1960年代末、ラテンアメリカからの初の留学生として韓国に学び、当地域での朝鮮研究第一世代として、長年学会を牽引してこられたAlfredo Romero Castilla教授(メキシコ国立自治大学)を講師に迎え、「メキシコにおける朝鮮半島研究」について回想録風に語っていただきます。
Romero教授は70年代、チリ、アルゼンチン、ウルグアイなど中南米各国からの亡命者の拠点となったメキシコ・シティで、金芝河釈放署名運動にかかわり、金芝河の詩に寄せた富山妙子の詩画集をもとに編まれたスライド「しばられた手の祈り」のスペイン語版制作にも携わりました。
一方、90年代以降は朝鮮半島からのメキシコへの初期移民の足取りをたどる調査に従事する過程で、1940年5月から11月にかけてラテンアメリカ公演を行なった朝鮮の舞踊家・崔承喜の外国人登録情報を発見し、その足跡を追う研究に取り組んでこられました。

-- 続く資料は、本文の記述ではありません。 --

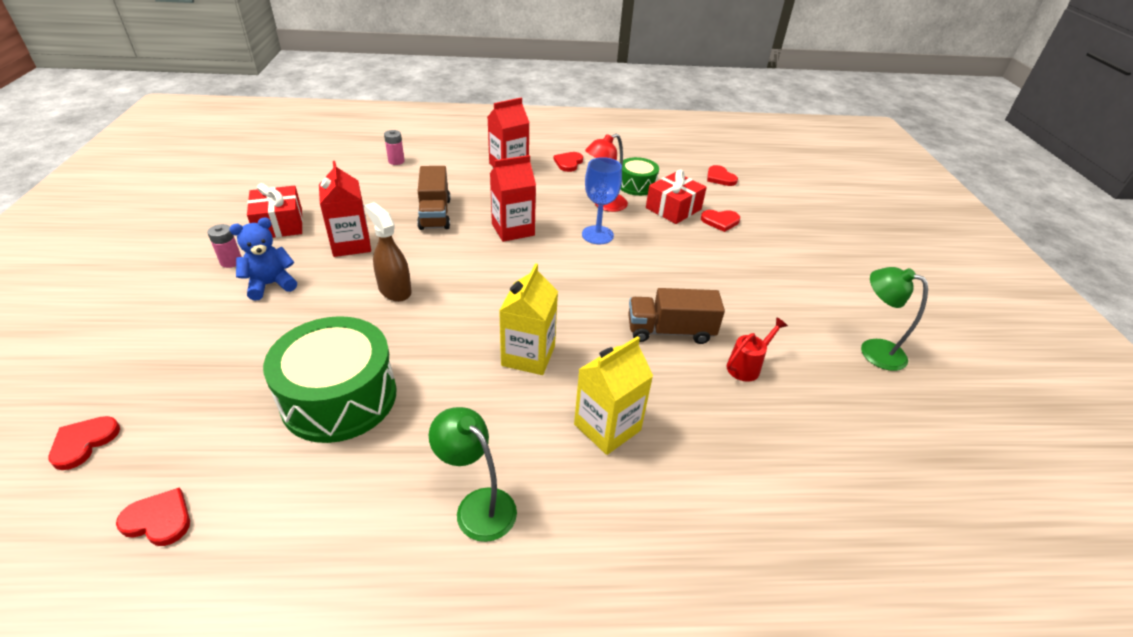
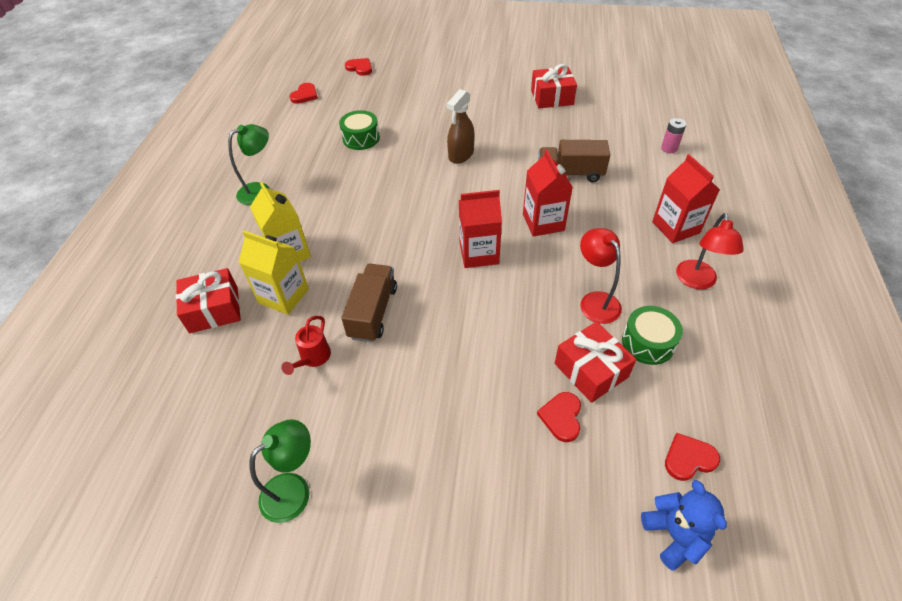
camera: 105 degrees right, 10 degrees up
(231, 262) = (504, 85): pink battery -> none
(271, 284) = (476, 103): blue teddy bear -> blue teddy bear (674, 535)
(339, 397) = (361, 138): green drum -> green drum, size x0.55
(351, 244) = (523, 131): red carton -> red carton (479, 253)
(394, 290) = (461, 155): brown spray bottle -> brown spray bottle turned 150 degrees clockwise
(528, 356) = (370, 219): yellow carton -> yellow carton (283, 296)
(568, 163) = (697, 281): red heart -> red lamp
(597, 235) = (532, 285): blue goblet -> none
(730, 483) = (214, 309): none -> red gift
(747, 366) = (313, 358): red watering can -> red watering can turned 45 degrees clockwise

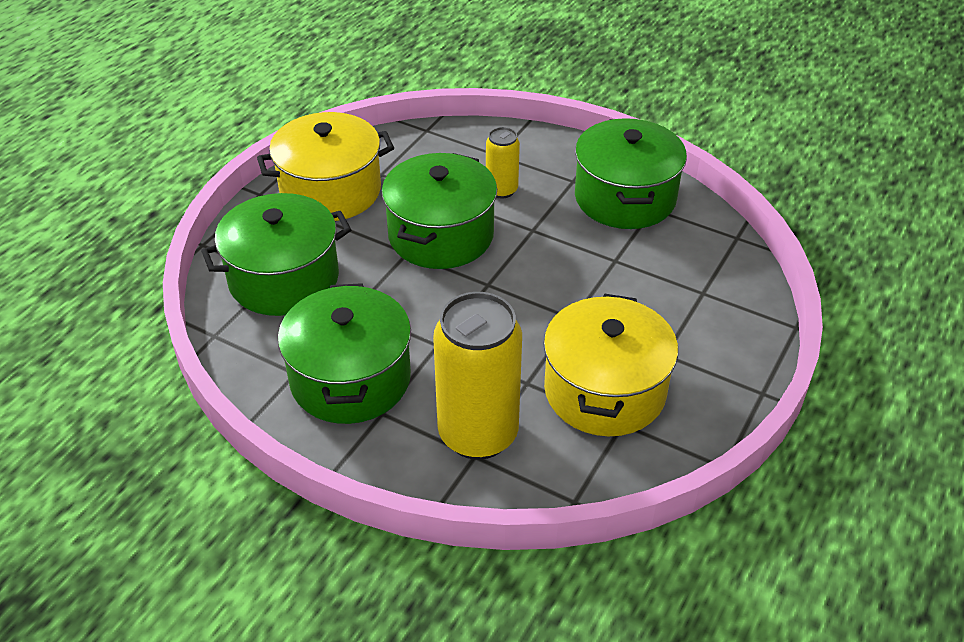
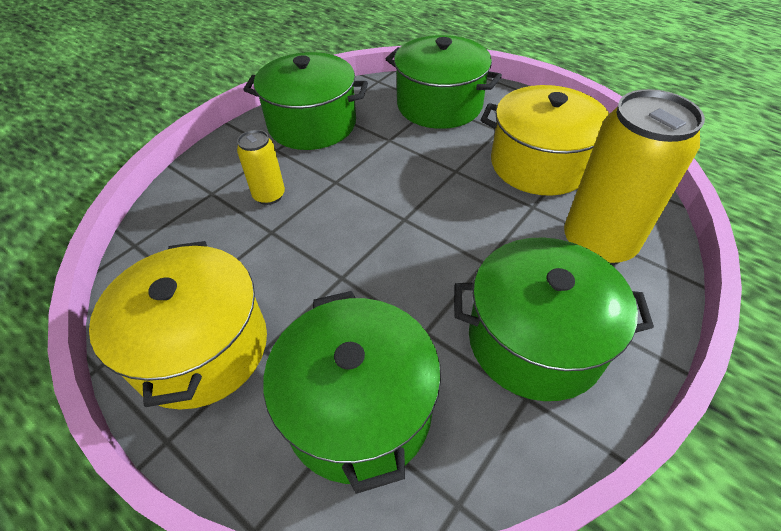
camera: 80 degrees left, 5 degrees up
(441, 235) = (322, 247): green pot -> green pot (439, 105)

本セミナーでは、ラテンアメリカ史に文脈づけられたRomero教授の研究歴に焦点をあて、メキシコで60年代半ばに胎動を始めた朝鮮半島研究において、崔承喜、金芝河、また富山妙子とどのように出会い、向き合ったのか、40年代と70年代それぞれの時代的文脈の中で彼や彼女たちの作品がいかにまなざされ、当時の社会にいかなるインパクトを与えたか、といったテーマについてお話いただきたいと考えています。
なお、コメンテーターには、崔承喜研究の若手の第一人者で、『帝国と戦後の文化政策―舞台の上の日本像』(岩波書店、2017年)の著者である朴祥美氏(横浜国立大学・准教授)をお迎えいたします。
日時: 2018年7月6日(金) 14:00~17:00
会場: 東洋文化研究所 大会議室
講師: Alfredo Romero Castilla(メキシコ国立自治大学・教授)
題目: メキシコにおける朝鮮半島研究
使用言語: スペイン語(逐次通訳付き)
コメンテーター: 朴祥美(横浜国立大学・准教授)
※どなたでもご参加いただけます。また事前申し込み、参加費は不要です。